Blackout
Der Begriff Blackout beschreibt in der Psychologie und Neurologie einen plötzlichen, vorübergehenden Gedächtnisverlust oder das Unvermögen, in einer Stresssituation auf gespeichertes Wissen zuzugreifen.
Man unterscheidet dabei meist zwischen zwei völlig unterschiedlichen Ursachen: dem stressbedingten Blockieren (z.B. bei Prüfungsangst) und dem substanzinduzierten Gedächtnisverlust (z.B. bei Alkohol– oder Drogenmissbrauch).
Der psychologische Blackout (Stress & Angst)

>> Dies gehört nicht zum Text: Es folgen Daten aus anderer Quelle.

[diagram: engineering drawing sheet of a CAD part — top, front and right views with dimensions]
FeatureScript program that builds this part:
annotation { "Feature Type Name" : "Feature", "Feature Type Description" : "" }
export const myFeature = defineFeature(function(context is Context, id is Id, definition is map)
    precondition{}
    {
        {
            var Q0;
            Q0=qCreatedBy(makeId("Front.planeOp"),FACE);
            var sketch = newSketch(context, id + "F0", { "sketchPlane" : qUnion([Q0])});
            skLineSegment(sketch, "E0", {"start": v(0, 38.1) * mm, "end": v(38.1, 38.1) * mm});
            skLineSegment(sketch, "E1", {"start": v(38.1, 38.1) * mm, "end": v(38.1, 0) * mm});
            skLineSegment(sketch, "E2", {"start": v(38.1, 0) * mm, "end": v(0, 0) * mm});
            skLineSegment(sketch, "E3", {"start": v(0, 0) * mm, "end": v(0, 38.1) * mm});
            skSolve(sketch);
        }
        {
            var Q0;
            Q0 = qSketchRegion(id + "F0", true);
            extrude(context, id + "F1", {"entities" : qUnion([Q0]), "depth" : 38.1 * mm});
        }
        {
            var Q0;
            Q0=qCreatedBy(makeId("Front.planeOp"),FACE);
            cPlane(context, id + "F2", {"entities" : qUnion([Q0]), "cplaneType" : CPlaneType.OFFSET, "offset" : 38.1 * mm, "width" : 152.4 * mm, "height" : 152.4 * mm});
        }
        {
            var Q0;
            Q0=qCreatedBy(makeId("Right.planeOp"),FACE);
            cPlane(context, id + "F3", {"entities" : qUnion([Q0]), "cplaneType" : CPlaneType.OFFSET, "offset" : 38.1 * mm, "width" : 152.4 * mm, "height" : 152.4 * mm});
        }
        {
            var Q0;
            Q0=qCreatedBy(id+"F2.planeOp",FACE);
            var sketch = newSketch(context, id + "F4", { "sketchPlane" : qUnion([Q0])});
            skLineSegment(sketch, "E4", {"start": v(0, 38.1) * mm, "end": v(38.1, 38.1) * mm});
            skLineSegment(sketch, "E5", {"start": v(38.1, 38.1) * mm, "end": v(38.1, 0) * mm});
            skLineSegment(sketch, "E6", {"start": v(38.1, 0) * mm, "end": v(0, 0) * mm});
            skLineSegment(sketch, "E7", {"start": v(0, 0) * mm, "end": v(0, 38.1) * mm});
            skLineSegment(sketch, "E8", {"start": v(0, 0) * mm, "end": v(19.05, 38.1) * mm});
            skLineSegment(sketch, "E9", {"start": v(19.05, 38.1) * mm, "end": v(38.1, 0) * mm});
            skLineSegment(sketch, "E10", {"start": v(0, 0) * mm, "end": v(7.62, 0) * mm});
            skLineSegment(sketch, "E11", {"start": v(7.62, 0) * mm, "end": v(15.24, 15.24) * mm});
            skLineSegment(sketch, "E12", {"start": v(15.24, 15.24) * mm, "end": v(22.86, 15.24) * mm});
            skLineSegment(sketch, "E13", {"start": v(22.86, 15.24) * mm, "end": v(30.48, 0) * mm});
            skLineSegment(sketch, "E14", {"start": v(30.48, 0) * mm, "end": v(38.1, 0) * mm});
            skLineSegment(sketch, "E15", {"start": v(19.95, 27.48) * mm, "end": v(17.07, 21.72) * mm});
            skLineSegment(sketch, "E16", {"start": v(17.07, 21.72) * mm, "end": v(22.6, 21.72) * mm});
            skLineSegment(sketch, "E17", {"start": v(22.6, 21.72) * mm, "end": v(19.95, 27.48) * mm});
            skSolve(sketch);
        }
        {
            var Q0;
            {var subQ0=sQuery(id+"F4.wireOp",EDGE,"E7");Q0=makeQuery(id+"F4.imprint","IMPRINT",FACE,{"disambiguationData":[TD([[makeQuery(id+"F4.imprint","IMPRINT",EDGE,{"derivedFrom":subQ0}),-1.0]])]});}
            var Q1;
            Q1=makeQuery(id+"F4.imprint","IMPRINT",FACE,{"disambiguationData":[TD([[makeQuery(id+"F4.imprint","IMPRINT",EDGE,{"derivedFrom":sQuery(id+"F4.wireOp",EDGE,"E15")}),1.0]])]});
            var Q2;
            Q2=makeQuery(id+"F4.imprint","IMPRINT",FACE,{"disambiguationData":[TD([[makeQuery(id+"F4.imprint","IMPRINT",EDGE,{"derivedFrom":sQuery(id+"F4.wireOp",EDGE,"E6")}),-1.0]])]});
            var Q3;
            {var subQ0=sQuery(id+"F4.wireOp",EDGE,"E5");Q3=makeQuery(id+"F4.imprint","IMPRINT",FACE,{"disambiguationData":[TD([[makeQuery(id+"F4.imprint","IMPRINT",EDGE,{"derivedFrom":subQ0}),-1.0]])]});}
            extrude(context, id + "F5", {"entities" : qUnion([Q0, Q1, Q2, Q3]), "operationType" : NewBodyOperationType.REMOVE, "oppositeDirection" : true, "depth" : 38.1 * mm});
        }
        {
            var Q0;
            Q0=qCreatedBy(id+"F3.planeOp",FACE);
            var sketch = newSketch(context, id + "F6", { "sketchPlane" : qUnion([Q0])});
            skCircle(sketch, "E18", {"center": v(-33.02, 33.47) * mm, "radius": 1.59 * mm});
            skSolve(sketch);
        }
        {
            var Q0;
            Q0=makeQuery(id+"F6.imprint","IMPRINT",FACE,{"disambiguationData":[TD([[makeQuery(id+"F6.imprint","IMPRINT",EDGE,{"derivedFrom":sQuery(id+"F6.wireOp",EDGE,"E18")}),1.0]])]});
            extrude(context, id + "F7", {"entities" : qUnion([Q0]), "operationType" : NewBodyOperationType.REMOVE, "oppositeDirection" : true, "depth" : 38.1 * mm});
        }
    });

Dies ist die klassische Blockade in einer Prüfung oder auf einer Bühne. Obwohl man gelernt hat, ist der Kopf plötzlich „leer“.
- Der Mechanismus:
Bei massivem Stress schüttet der Körper vermehrt Stresshormone wie Cortisol und Adrenalin aus. - Die Blockade:
Diese Hormone fluten das Gehirn und beeinträchtigen die Kommunikation zwischen dem Hippocampus (zuständig für das Abrufen von Inhalten) und dem Präfrontalen Cortex (zuständig für rationales Denken). - Das Ergebnis:
Das Gehirn schaltet auf ein archaisches „Überlebensprogramm“ (die Stressreaktion) um (Flucht, Kampf oder Totstellen). Komplexe Wissensabfrage ist in diesem Modus biologisch nicht vorgesehen.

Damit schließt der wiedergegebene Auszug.